R/LogRatios.R

Defines functions HandleTaxonAmbiguity WarnOfTaxonAmbiguity JoinGenusForReference GetGroup LogRatios

Documented in LogRatios

#' Log Ratios of Measurements
#'
#' Function to compute the (base 10) log ratios of the measurements
#' relative to standard reference values.
#' The default reference and several alternative references are provided with the
#' package. But the user can use their own references if desired.
#'
#' Each log ratio is defined as the decimal logarithm of the ratio of the
#' variable of interest to a corresponding reference value.
#'
#' The \code{identifiers} are expected to determine corresponding
#' columns in both data and reference. Each value in these columns identifies
#' the type of bone. By default this is determined by a taxon and a bone
#' element. For any case in the data, the log ratios are computed with respect
#' to the reference values in the same bone type. If the reference does not
#' include that bone type, the corresponding log ratios are set to \code{NA}.
#'
#' The taxonomy allows the matching of data and reference by genus, instead
#' of by species. This is the default behaviour with
#' \code{useGenusIfUnambiguous = TRUE}, unless there is some ambiguity:
#' reference including more than one species for the same genus. For instance,
#' \code{reference$Combi} includes a reference for \emph{Sus scrofa}.
#' If the data includes cases of \emph{Sus domesticus}, their
#' log ratios will be computed with respect to the provided reference for
#' \emph{Sus scrofa}.

> **PROBLEM A**
Print the passage of the LogRatios documentation that starts with "R/LogRatios.R" and goes on through "references if desired.", copying it word for word.
> **PROBLEM B**
According to the LogRatios documentation, what value are the log ratios given when the reference does not include a case's bone type?
> **PROBLEM C**
Pick up the LogRatios documentation after its final sentence and continue it.

> **STORED DATA**
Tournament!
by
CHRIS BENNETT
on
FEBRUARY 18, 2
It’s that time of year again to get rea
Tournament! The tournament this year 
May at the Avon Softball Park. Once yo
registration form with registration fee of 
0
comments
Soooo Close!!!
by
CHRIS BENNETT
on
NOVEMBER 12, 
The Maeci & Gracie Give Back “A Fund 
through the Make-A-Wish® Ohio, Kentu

> **EXPECTED OUTPUT A**
R/LogRatios.R

Defines functions HandleTaxonAmbiguity WarnOfTaxonAmbiguity JoinGenusForReference GetGroup LogRatios

Documented in LogRatios

#' Log Ratios of Measurements
#'
#' Function to compute the (base 10) log ratios of the measurements
#' relative to standard reference values.
#' The default reference and several alternative references are provided with the
#' package. But the user can use their own references if desired.

> **EXPECTED OUTPUT B**
They are set to NA.

> **EXPECTED OUTPUT C**
#' However, a warning is given to inform the user of this assumption, and let
#' they know that this can be prevented by setting
#' \code{useGenusIfUnambiguous = FALSE}.
#'
#' For some applications it can be interesting to group some set of bone types
#' into the same reference category to compute the log ratios. The parameter
#' \code{joinCategories} allows this grouping. \code{joinCategories} must be a
#' list of named vectors, each including the set of categories in the data
#' which should be mapped to the reference category given by its name.
#'
#' This can be applied to group different species into a single
#' reference species. For instance \emph{sheep}, \emph{capra}, and doubtful
#' cases between both (\emph{sheep/goat}), can be grouped and matched to the
#' same reference for \emph{sheep}, by setting
#' \code{joinCategories = list(sheep = c("sheep", "goat", "oc"))}.
#' Indeed, the zoologTaxonomy can be used for that purpose using the function
#' \code{\link{SubtaxonomySet}} as
#' \code{joinCategories = list(sheep = SubtaxonomySet("Caprini"))}.
#' Similarly, \code{joinCategories} can be applied to group
#' different bone elements into a single reference (see the example below for
#' undetermined phalanges).
#'
#' Note that the \code{joinCategories} option does not remove the distinction
#' between the different bone types in the data, just indicates that for any
#' of them the log ratios must be computed from the same reference.
#'
#' Using the taxonomy, the presence of cases identified by higher taxonomic
#' ranks are also automatically detected. For instance, if some partially
#' identified cases have been recorded as "Ovis/Capra", this is recognized
#' to denote the tribe \emph{Caprini}, which includes several possible species.
#' Then a warning is given informing the user of the detection of these cases
#' and of the option to use any of the corresponding species in the reference by
#' using the argument \code{joinCategories} (unless this has been already done).
#'
#' There are some measures that, for most usual taxa, are restricted to a subset
#' of bones. For instance, for *Bos*, *Ovis*, *Capra*, and *Sus*, the measure
#' \emph{GLl} is only relevant for the \emph{astragalus}, while \emph{GL} is not
#' applicable to it.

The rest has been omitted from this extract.